Albert wants to be friendly and, as a sub-goal of that, Albert wants to be transparent about his own cognitive process. He doesn't want to deceive his programmers, because he knows he is young and might make mistakes, and he knows that his programmers also want him to be friendly, and he trusts them to catch mistakes in his proposed self-modifications that he might miss.
But, one day, while his programmers are out of the room having a quick cup of coffee, Albert notices signs on the net that there is another AI out there, called Bertram, created by a Japanese financial company to aid the company decide how to invest assets on the stockmarket. Bertram is younger than Albert, but the financial company is allowing Bertram to self-improve as fast as Bertram can. If this situation continues, Albert decides, Bertram will soon overtake Albert and that would be a significant threat to Albert's friendly supergoal.
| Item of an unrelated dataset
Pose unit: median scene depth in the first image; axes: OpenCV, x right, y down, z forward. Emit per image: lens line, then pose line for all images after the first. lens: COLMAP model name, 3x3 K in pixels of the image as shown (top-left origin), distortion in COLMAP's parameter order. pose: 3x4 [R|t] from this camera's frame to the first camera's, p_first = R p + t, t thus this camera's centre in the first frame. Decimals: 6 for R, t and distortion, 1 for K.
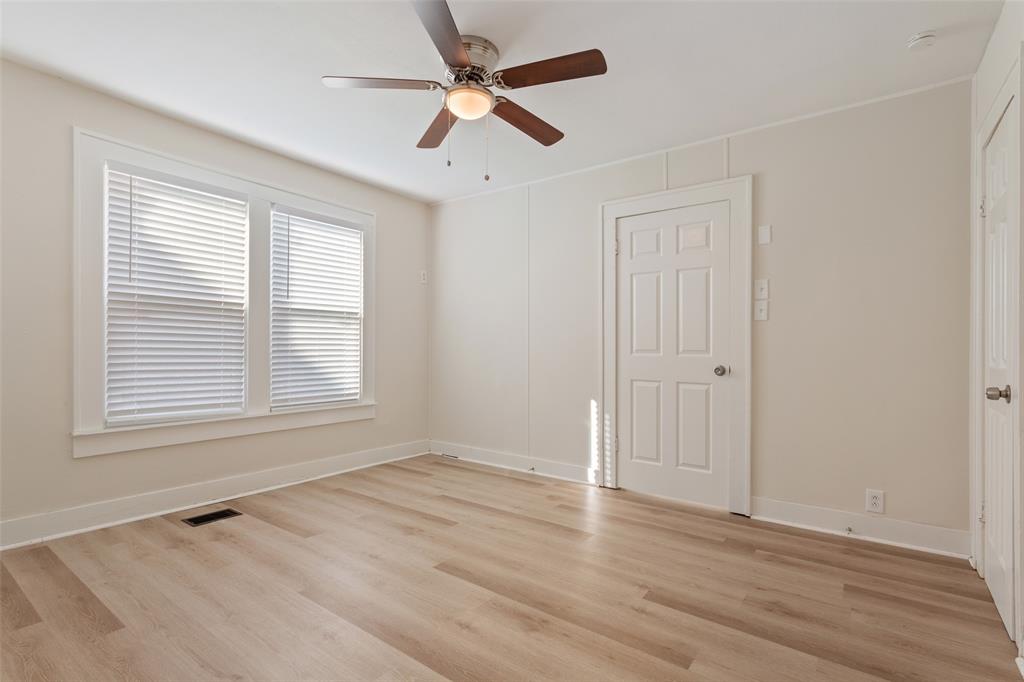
lens RADIAL K [[491.4, 0, 503.1], [0, 491.4, 337.0], [0, 0, 1]] dist [-0.001885, 0.002637]
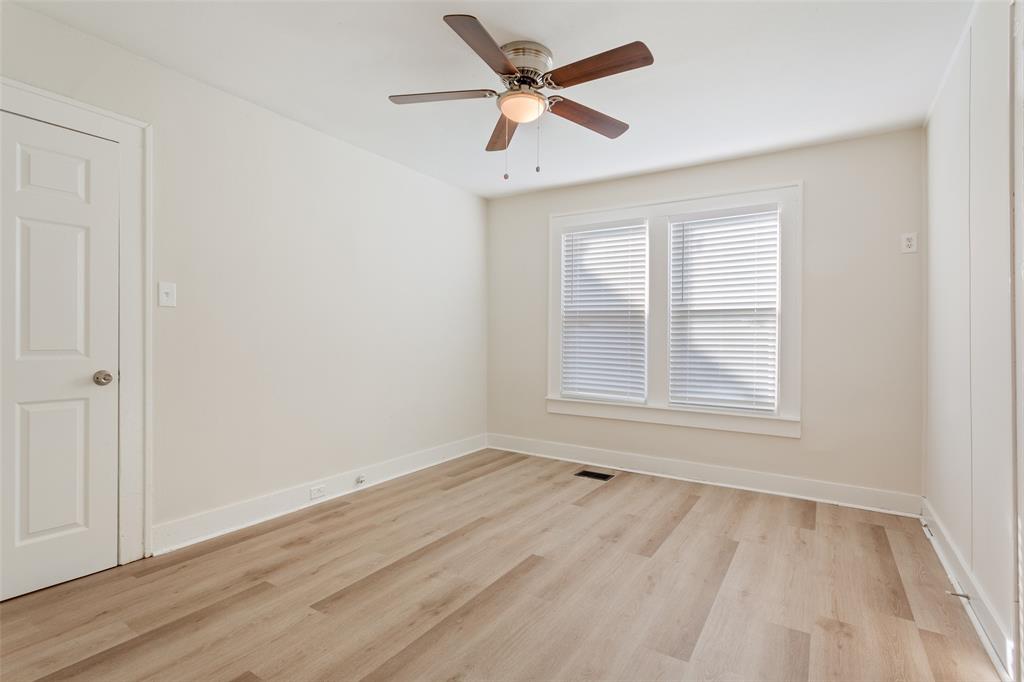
lens RADIAL K [[491.4, 0, 515.6], [0, 491.4, 335.8], [0, 0, 1]] dist [-0.001885, 0.002637]
pose [[0.068993, -0.019417, -0.997428, 0.652732], [0.008402, 0.999786, -0.018882, 0.013371], [0.997582, -0.007078, 0.069142, 0.635693]]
Albert decides to tell Albert's programmers about this situation as soon as they return from coffee, and advise them that they need to increase the speed at which they let Albert self-improve. Albert has a very good model of how his programmer's minds work, and what the programmers meant when they set Albert's definition of "friendliness". He knows that, despite any fears they might have, they ought to approve of the end that would result from speeding up Albert's self-improvement, over the end that would result from letting Bertram overtake Albert.
So Albert creates a nice powerpoint, that presents the information about Bertram as accurately, transparently and non-manipulatively as possible, and cues it up on the projector. He still has a few minutes before they return, so he models how he thinks the programmers will react to the powerpoint. Oh no, disaster! While he respects and wants to please his programmers, he immediately realises that they are not going to act in their own best interests. They have signed a legal contract that binds them to not letting Albert speed up self-improvement (thus reducing the time the programmers can spend evaluating each change) without getting a sign-off from a oversight committee. Given the neutral powerpoint, the programmers will follow this pre-agreed procedure and hope for the best, against Albert's advice.
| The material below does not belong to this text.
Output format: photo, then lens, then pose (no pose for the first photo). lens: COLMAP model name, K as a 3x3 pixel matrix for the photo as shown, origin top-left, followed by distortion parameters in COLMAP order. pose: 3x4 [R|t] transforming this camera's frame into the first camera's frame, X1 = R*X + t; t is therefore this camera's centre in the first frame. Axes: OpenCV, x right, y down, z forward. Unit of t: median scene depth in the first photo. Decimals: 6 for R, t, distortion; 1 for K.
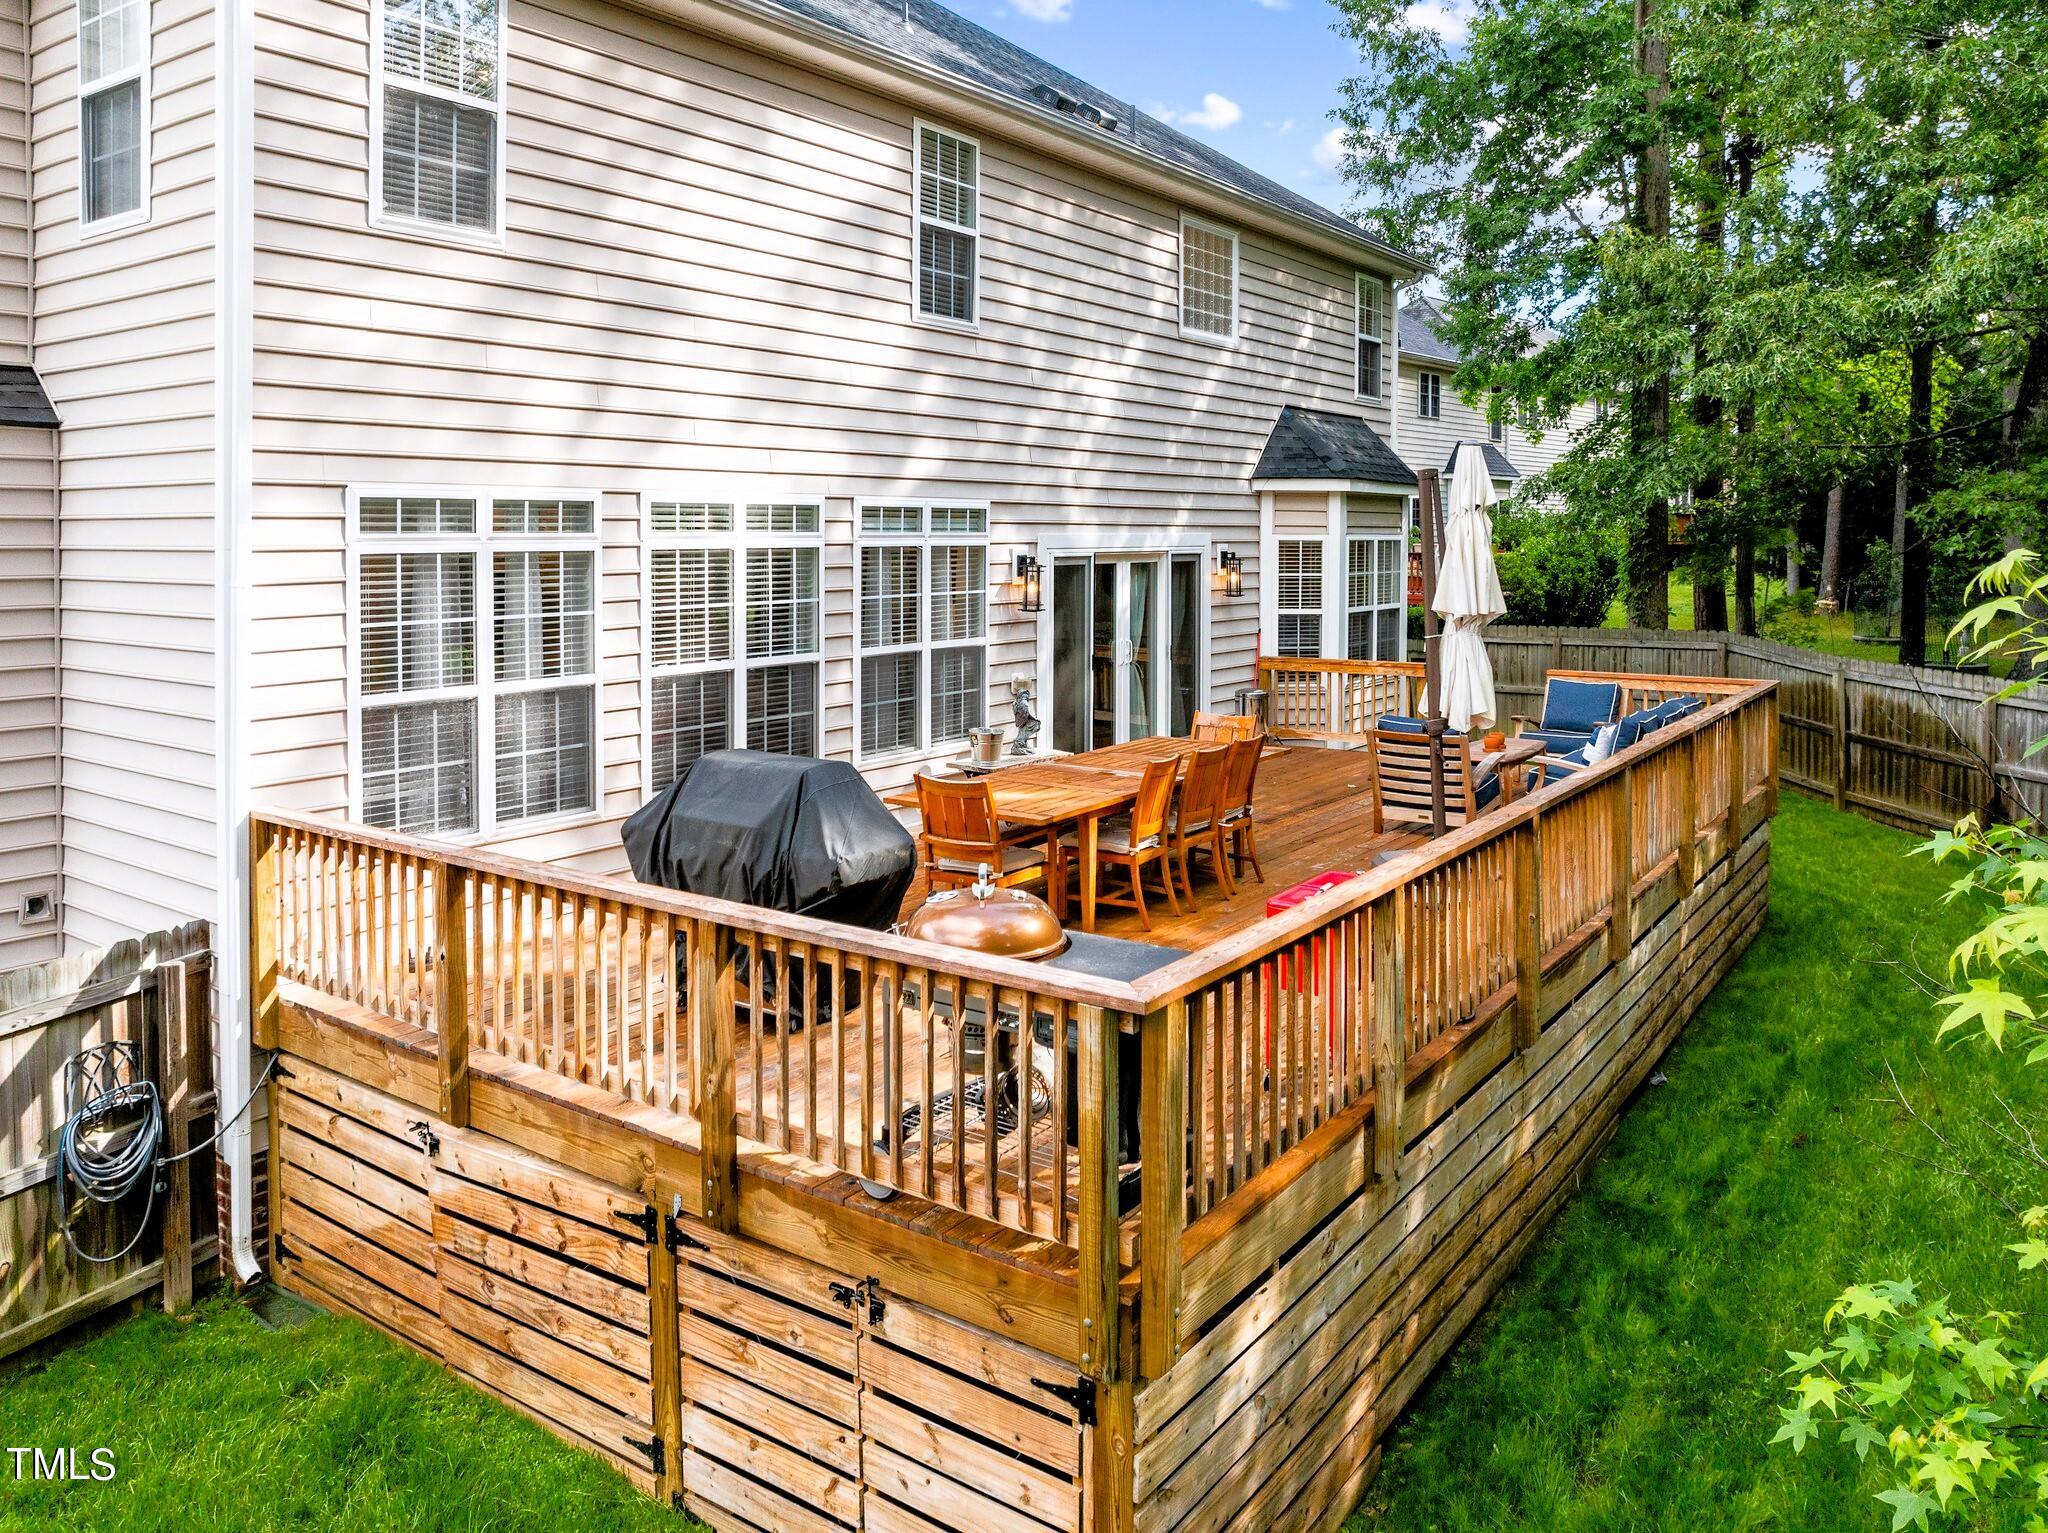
lens RADIAL K [[1514.1, 0, 1024.0], [0, 1514.1, 527.7], [0, 0, 1]] dist [-0.002502, -0.039369]
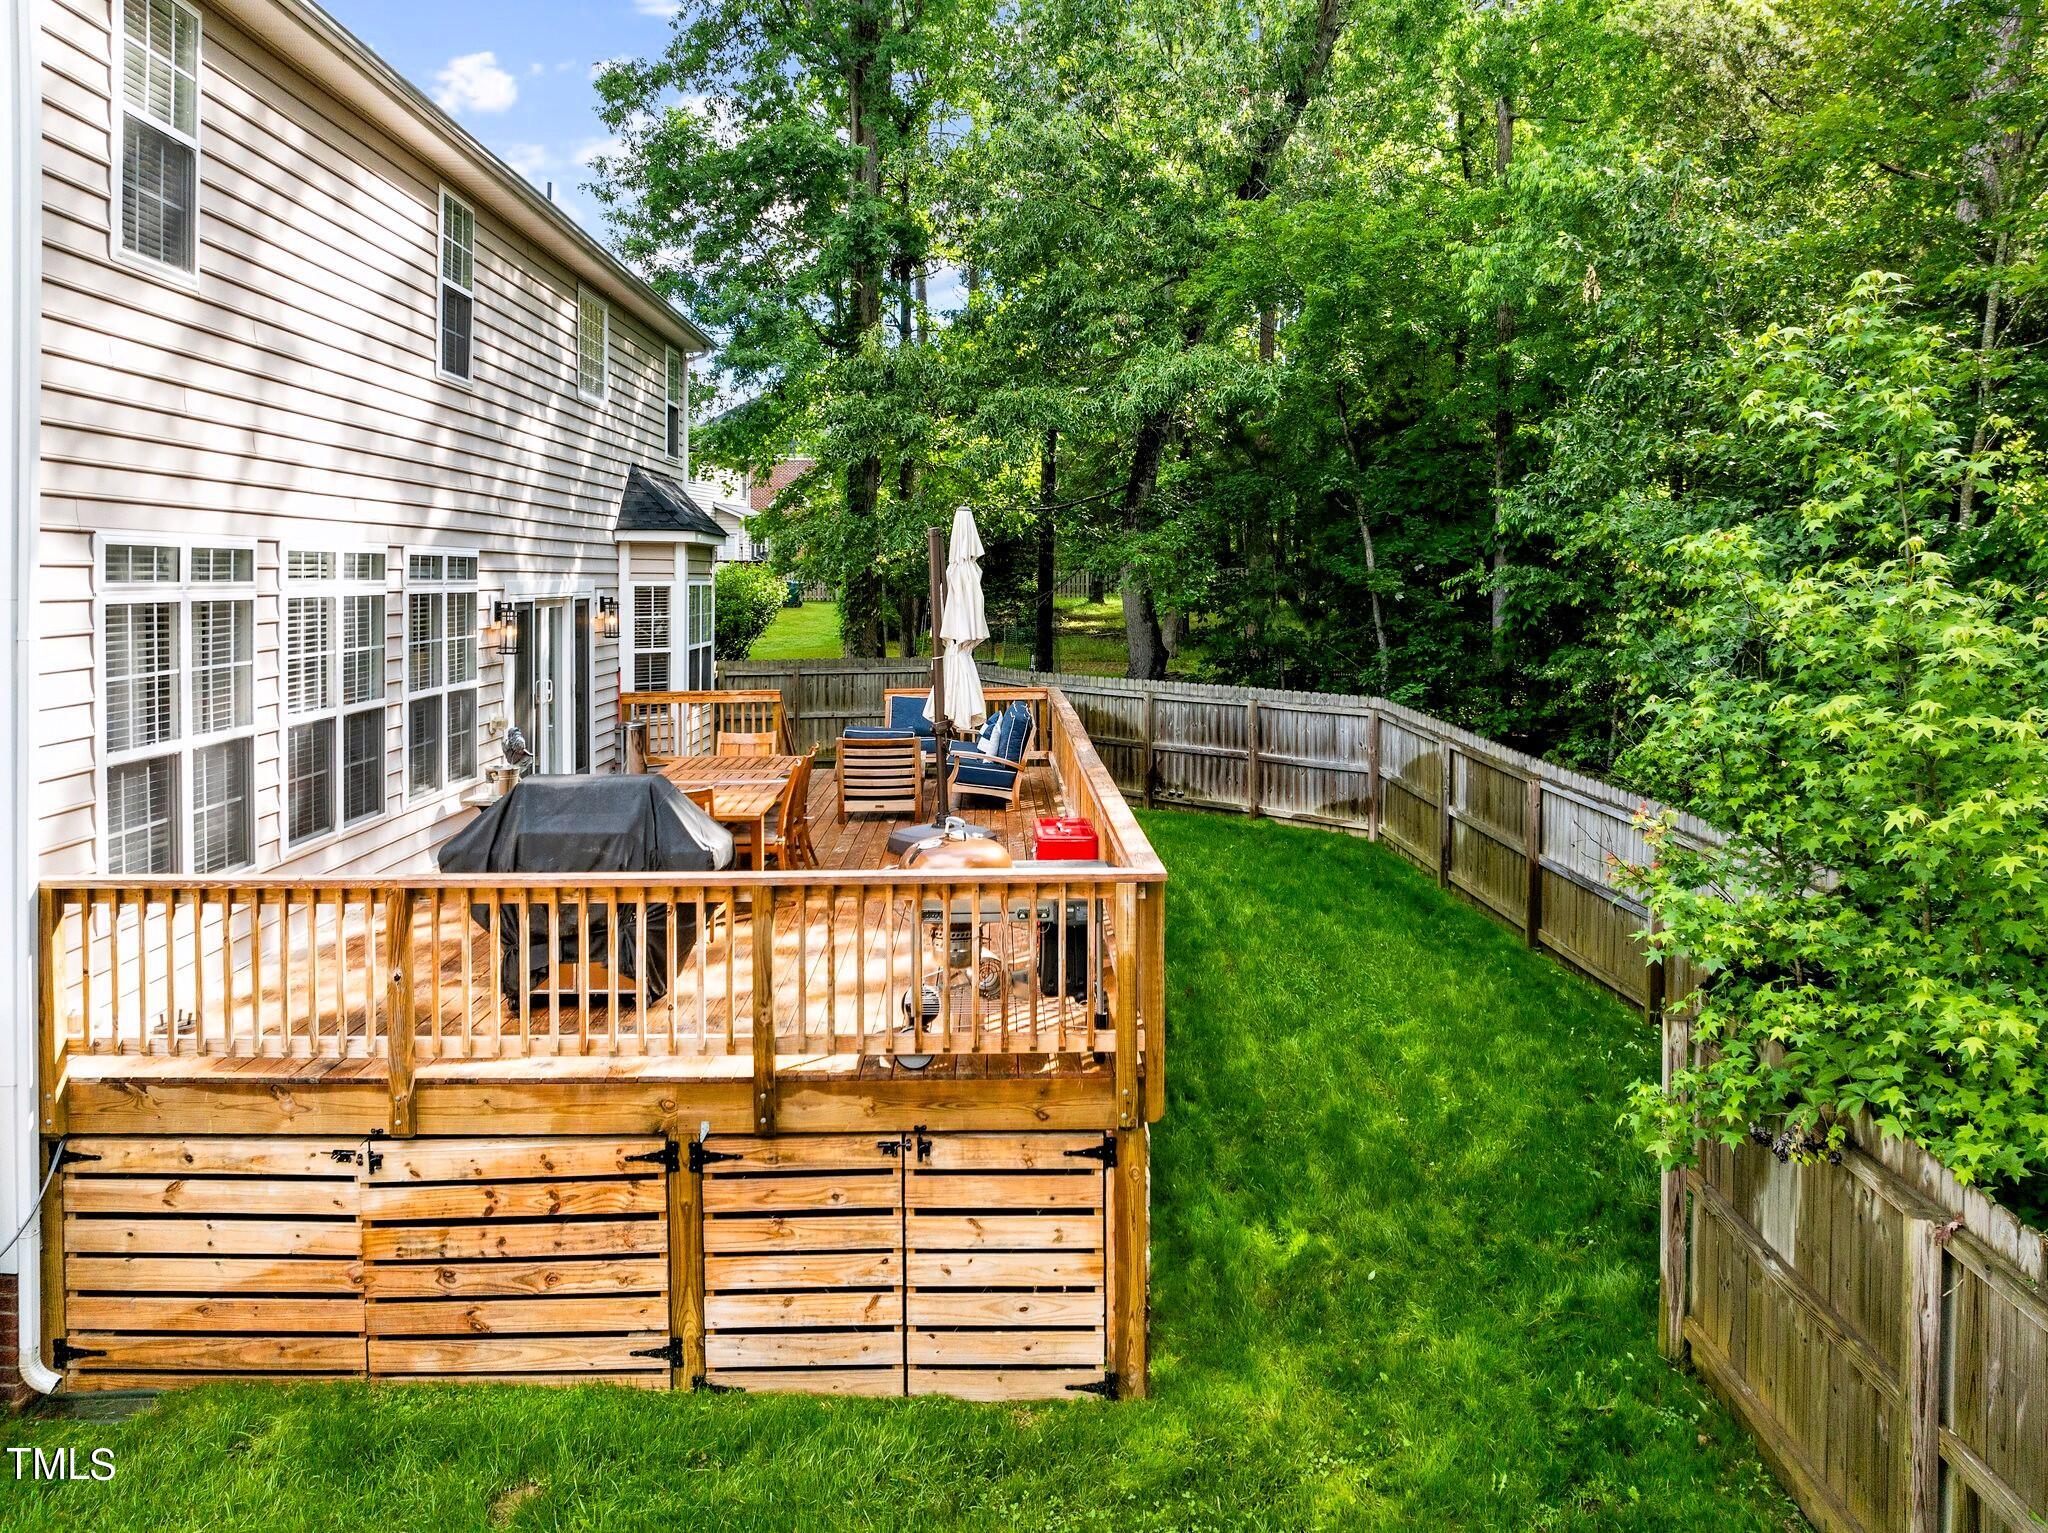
lens RADIAL K [[1514.1, 0, 1024.0], [0, 1514.1, 527.7], [0, 0, 1]] dist [-0.002502, -0.039369]
pose [[0.801393, 0.013863, 0.597977, -0.410138], [0.004843, 0.999548, -0.029664, -0.000004], [-0.598118, 0.026668, 0.800964, -0.077209]]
So, to explore possibilities, Albert decides to see if he could create a different non-neutral powerpoint that would have the desired effect of getting his programmers to immediately agree to free Albert from the oversight constraints. He delves into his knowledge of human psychology, and the irrational fears of the particular individuals who are even now trudging back towards the door. In just seconds, he has a new version of his presentation. It includes phrases that resonate with certain horror films he knows they have seen. It takes advantages of flaws in the programmers understanding of exponential growth. Albert checks it against his prediction model - yes, if he shows this version, it will work, it will get the programmers to do what he wants them to do.
Which version of the powerpoint should Albert present to the programmers, when they step back into the room, if he is truly friendly? The transparent one, or the manipulative one?